When Restaurants Shut Down, Restaurant-Adjacent Businesses Also Suffer

There's been a lot written over the past few months about restaurants that have reorganized their business models to accommodate shelter-in-place rules or that have been forced by the shitty economy to close altogether. But a lot less has been said about restaurant-adjacent businesses that exist to make sure restaurants are pleasant, well-run establishments: the florists, the beer draught cleaners, the linen providers, the grease recyclers, the valet parkers, the accountants, the PR and marketing people, and on and on and on. The restaurant business is an economy unto itself. As The Counter's Anya Schultz notes, "Specialty accounting firms have one major advantage, which is that they have niche expertise. The disadvantage: If your niche industry crumbles, you're out of luck."

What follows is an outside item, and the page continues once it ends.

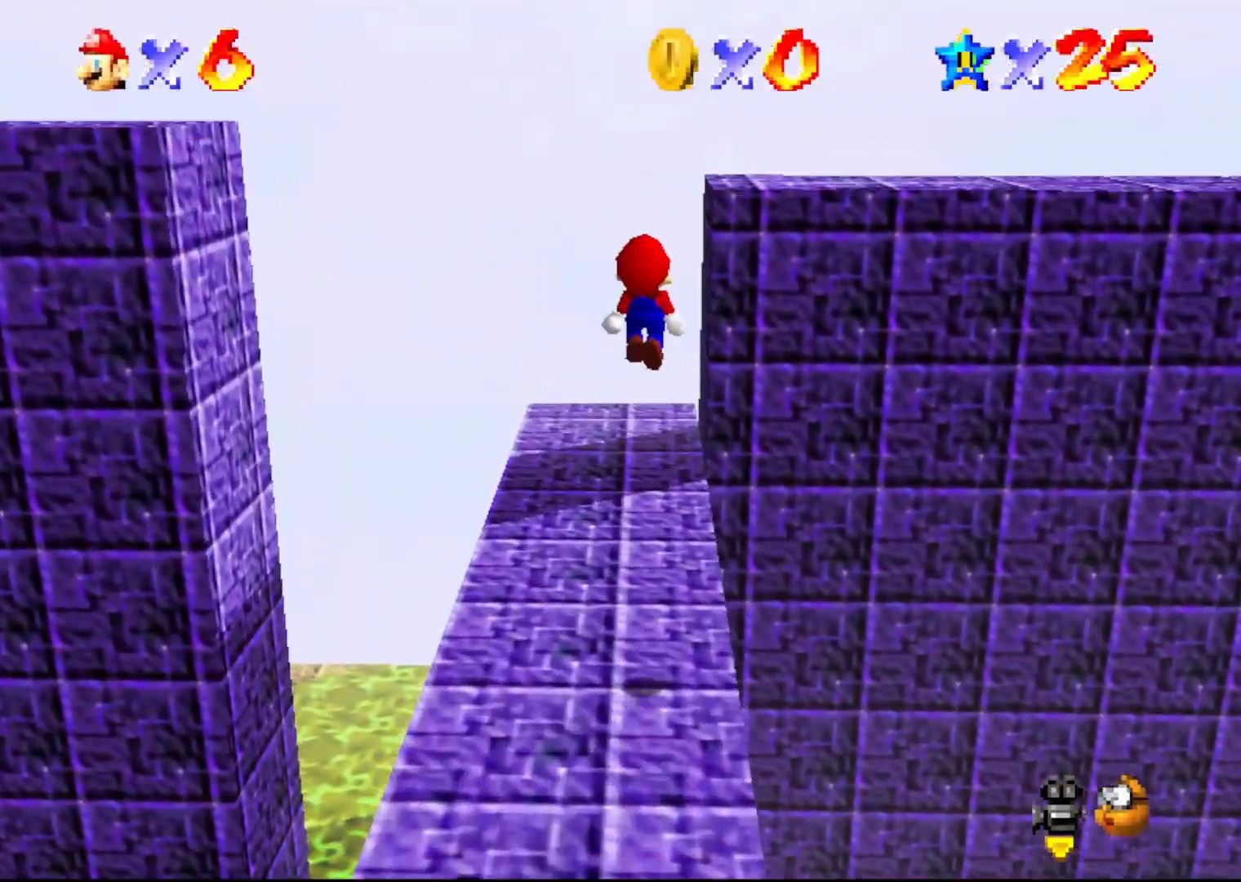
{"buttons": [], "left_stick": "up-left", "events": []}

The Counter talked to a wide range of restaurant-adjacent business owners about how they've been faring since the shutdown. The answer is pretty much what you'd expect. Like restaurant owners, they've seen their revenues tumble to less than half of what they were a year ago, and they've been forced to lay off employees and go without salaries and are scrambling to stay afloat with PPP loans.

The most fascinating part of this article, though, is its exploration of these restaurant-adjacent businesses and how they function. Although I've seen vans from My Beer Guy, a Chicago-based beer draught cleaning businesses featured in the story, I admit it never really occurred to me what a beer draught cleaner does. Now I know. And now we all have many more reasons to hope the restaurant business recovers soon.